Sajak Cinta Terakhir

Widhi ibrahim
Chapter #22

PAMIT

Di dalam kamar yang suasananya cukup hening, hanya terdengar bunyi jarum jam dinding berdetak. Dengan keadaan tubuh yang semakin lemah, Regi beranjak dari duduknya dan berjalan menuju sebuah kursi, yang biasa ia gunakan untuk menyelesaikan pekerjaannya. Regi mendaratkan tubuhnya di atas kursi itu, lalu tangannya mengambil secarik kertas dan sebuah pena. Sambil batuk-batuk, Regi menuliskan sesuatu di atas kertas putih yang masih terlihat kosong, tanpa hiasan apapun.

‘Saat tubuhku semakin merapuh, harapan yang kupunya semakin sirna,’

Regi berusaha untuk menyelesaikan tulisannya. Yang dari awal kalimat sudah dapat ditebak, jika Regi sedang menulis sebuah sajak. Meski dengan susah payah, karena harus berdamai dengan keadaan.
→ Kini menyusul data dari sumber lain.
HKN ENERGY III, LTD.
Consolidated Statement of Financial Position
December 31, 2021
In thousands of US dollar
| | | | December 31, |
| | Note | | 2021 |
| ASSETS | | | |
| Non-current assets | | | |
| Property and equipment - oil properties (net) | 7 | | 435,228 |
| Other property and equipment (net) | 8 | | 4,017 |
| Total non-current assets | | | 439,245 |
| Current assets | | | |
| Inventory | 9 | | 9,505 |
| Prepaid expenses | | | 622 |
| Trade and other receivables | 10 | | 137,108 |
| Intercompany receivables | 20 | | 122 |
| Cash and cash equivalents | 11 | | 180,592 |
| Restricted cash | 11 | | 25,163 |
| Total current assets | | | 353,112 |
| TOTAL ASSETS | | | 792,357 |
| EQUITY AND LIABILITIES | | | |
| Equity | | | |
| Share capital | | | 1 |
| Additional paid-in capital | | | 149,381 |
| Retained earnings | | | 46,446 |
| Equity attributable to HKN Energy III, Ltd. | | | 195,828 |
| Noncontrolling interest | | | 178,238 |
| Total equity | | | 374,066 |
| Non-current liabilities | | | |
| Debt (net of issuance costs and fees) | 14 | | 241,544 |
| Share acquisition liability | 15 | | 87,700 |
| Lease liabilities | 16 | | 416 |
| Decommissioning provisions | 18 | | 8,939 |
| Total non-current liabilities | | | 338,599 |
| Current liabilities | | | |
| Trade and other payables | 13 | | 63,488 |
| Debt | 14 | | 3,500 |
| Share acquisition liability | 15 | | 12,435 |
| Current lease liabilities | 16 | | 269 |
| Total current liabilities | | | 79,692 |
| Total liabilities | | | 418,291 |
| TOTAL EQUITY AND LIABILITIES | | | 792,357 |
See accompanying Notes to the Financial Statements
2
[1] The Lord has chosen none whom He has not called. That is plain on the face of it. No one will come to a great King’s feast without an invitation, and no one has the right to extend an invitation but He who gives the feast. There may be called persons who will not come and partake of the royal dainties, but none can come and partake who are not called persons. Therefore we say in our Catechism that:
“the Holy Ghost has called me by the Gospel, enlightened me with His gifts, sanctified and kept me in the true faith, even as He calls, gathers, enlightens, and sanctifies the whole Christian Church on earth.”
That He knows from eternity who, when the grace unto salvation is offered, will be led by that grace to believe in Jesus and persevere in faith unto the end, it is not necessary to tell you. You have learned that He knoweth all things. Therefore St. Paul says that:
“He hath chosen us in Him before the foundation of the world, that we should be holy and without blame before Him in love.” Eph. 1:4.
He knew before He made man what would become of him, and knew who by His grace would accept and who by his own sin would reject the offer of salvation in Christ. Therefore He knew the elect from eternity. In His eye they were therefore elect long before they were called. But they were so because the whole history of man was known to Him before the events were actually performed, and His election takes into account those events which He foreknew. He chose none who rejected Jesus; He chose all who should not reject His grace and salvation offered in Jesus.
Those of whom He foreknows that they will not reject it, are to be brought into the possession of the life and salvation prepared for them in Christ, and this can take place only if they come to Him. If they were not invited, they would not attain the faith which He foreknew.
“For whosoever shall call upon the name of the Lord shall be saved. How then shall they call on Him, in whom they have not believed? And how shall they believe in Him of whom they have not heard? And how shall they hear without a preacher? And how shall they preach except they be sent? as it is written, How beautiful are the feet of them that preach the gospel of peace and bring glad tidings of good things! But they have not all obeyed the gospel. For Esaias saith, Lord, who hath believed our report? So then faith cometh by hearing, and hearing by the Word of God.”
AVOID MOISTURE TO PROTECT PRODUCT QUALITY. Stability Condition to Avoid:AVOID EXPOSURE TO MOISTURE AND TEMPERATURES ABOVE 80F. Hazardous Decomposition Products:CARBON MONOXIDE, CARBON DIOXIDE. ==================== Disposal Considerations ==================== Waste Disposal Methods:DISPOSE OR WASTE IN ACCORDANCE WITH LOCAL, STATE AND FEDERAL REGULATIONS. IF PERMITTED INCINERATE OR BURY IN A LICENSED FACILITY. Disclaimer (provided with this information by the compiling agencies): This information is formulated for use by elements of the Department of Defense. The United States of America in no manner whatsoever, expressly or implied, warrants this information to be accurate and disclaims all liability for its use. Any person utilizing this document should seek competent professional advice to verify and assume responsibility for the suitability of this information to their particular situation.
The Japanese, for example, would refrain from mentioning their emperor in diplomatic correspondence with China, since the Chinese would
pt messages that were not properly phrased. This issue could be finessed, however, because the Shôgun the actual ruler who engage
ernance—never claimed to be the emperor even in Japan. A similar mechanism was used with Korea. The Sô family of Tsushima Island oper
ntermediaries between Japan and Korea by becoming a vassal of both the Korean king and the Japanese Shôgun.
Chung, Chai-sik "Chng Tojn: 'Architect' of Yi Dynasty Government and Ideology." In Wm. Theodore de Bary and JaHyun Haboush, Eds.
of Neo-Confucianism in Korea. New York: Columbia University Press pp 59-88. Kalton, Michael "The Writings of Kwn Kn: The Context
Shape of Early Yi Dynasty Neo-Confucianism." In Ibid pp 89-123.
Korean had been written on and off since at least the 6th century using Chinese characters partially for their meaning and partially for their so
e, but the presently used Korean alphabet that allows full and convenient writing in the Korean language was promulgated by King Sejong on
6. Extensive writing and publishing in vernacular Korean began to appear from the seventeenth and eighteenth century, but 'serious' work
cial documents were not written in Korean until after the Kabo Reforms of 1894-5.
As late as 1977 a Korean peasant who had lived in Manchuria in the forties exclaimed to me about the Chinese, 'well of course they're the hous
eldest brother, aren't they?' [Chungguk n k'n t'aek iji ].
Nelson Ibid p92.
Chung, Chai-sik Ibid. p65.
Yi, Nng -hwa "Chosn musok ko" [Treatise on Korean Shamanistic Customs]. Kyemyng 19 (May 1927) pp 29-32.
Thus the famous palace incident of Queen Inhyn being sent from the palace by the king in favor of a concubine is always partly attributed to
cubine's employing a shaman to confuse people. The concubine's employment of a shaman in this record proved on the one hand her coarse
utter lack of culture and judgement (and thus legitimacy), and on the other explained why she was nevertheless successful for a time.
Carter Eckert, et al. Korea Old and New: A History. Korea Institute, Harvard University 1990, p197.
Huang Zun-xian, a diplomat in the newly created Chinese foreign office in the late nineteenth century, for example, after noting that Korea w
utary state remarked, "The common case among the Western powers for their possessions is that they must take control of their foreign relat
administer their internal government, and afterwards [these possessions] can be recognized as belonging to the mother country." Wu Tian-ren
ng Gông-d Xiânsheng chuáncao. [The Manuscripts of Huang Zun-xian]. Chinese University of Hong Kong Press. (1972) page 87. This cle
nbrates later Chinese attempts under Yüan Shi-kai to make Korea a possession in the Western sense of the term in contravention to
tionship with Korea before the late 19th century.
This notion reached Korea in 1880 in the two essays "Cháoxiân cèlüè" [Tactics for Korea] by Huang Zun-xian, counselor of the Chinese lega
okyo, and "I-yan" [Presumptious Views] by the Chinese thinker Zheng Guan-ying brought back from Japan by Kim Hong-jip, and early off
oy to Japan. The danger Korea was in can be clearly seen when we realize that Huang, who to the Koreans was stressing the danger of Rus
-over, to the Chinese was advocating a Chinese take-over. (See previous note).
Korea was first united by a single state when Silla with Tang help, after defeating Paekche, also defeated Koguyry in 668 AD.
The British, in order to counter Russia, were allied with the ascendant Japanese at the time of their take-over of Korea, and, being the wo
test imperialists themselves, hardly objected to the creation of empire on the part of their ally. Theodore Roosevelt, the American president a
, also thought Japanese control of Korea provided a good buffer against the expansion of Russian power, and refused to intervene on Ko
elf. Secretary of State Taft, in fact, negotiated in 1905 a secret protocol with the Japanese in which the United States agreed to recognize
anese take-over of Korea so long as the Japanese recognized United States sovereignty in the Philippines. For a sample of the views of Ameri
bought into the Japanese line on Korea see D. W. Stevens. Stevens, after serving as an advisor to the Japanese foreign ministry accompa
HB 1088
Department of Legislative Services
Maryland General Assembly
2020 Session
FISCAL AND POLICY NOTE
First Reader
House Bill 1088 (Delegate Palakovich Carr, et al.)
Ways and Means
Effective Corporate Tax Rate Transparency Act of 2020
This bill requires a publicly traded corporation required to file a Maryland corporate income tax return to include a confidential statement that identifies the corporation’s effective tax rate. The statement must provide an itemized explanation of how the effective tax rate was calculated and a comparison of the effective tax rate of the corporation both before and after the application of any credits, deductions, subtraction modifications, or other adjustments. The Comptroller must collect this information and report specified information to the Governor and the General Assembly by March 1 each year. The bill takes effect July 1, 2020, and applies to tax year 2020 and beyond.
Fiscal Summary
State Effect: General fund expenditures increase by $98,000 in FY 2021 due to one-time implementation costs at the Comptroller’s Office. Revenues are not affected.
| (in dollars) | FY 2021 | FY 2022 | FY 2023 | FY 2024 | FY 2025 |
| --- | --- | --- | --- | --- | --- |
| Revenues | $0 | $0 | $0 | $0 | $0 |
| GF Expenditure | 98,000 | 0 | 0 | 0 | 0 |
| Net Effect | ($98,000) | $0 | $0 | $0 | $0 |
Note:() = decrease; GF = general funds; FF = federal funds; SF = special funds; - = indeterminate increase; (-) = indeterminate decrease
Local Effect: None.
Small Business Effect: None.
Diiringi batuk-batuk dan rasa sakit yang terus menyerang. Dengan tangan yang penuh darah, Regi terus mencoba menggerakkan pena di tangannya. 

Sakit yang dirasakan Regi semakin memuncak, tanpa terasa darah dari hidungnya menetes ke atas kertas sajak itu. Regi semakin tidak kuat menahan rasa sakit, tangannya semakin melemas dan perlahan kepala Regi menyentuh meja, tepat di atas kertas sajak. Regi berusaha mengambil pena untuk meneruskan sajaknya yang belum selesai. Tulisan pun makin tidak jelas, karena Regi semakin kesulitan untuk menggerakkan tangannya. Perlahan Regi menutup matanya, dan pena yang Regi pegang terjatuh dari genggamannya.

***

Sementara itu, Risya baru saja tiba di depan rumah Regi. Gadis itu langsung bergegas turun dari motornya. 

Tidak lama berselang, Mahesa pun tiba. Ia bergegas turun dari motornya dan menghampiri Risya, yang telah berdiri di depan pintu.

“Ris, dimana bang Regi?” tanya Mahesa cukup panik.

“Aku pikir kamu tidak akan peduli lagi tentang keadaan bang Regi.”

“Tolong jangan bahas itu! Sekarang bang Regi dimana?”

“Aku juga gak tau, perasaan aku bener-bener gak enak banget.”

Mahesa langsung membuka pintu yang tak terkunci, dan langsung masuk diikuti Risya. Mahesa dan Risya begegas berlari menuju kamar Regi. 

Mahesa langsung membuka pintu kamar Regi. Seketika mereka kaget melihat Regi tergolek lemah di atas meja kerjanya. Ditambah, saat melihat darah yang masih ada di hidung Regi, tangan Regi dan di atas kertas.

Mahesa langsung mengecek denyut nadi lewat tangan dan leher Regi, tiba-tiba Mahesa menangis. Mahesa tidak bisa mengendalikan perasaannya, laki-laki itu hanya mampu terhempas lemas, dan tak percaya dengan apa yang terjadi pada Regi.

“Sa, ayo cepet! kita bawa bang Regi ke rumah sakit!” pinta Risya panik.

Tapi Mahesa tetap diam membisu, hanya air mata yang terlihat berjatuhan membasahi pipinya.

“Mahesa, ayo!” ajak Risya lagi.

Tapi Mahesa tetap diam. 

“Bang, bangun! Bang Regi bangun!” ujar Risya mencoba membangunkan Regi.

Mahesa tetap membisu, ia sama sekali tidak menghiraukan Risya. 

Namun, tiba-tiba Mahesa beranjak dari duduknya, laki-laki itu melampiaskan semua perasaannya kepada benda-benda yang ada di kamar Regi. Mahesa melemparkan barang-barang yang ada di sekitarnya. Mahesa benar-benar terlihat seperti orang gila. Bahkan Mahesa memukul cermin yang ada di hadapannya saat itu, sampai retak dan tangannya terluka dengan darah yang menetes.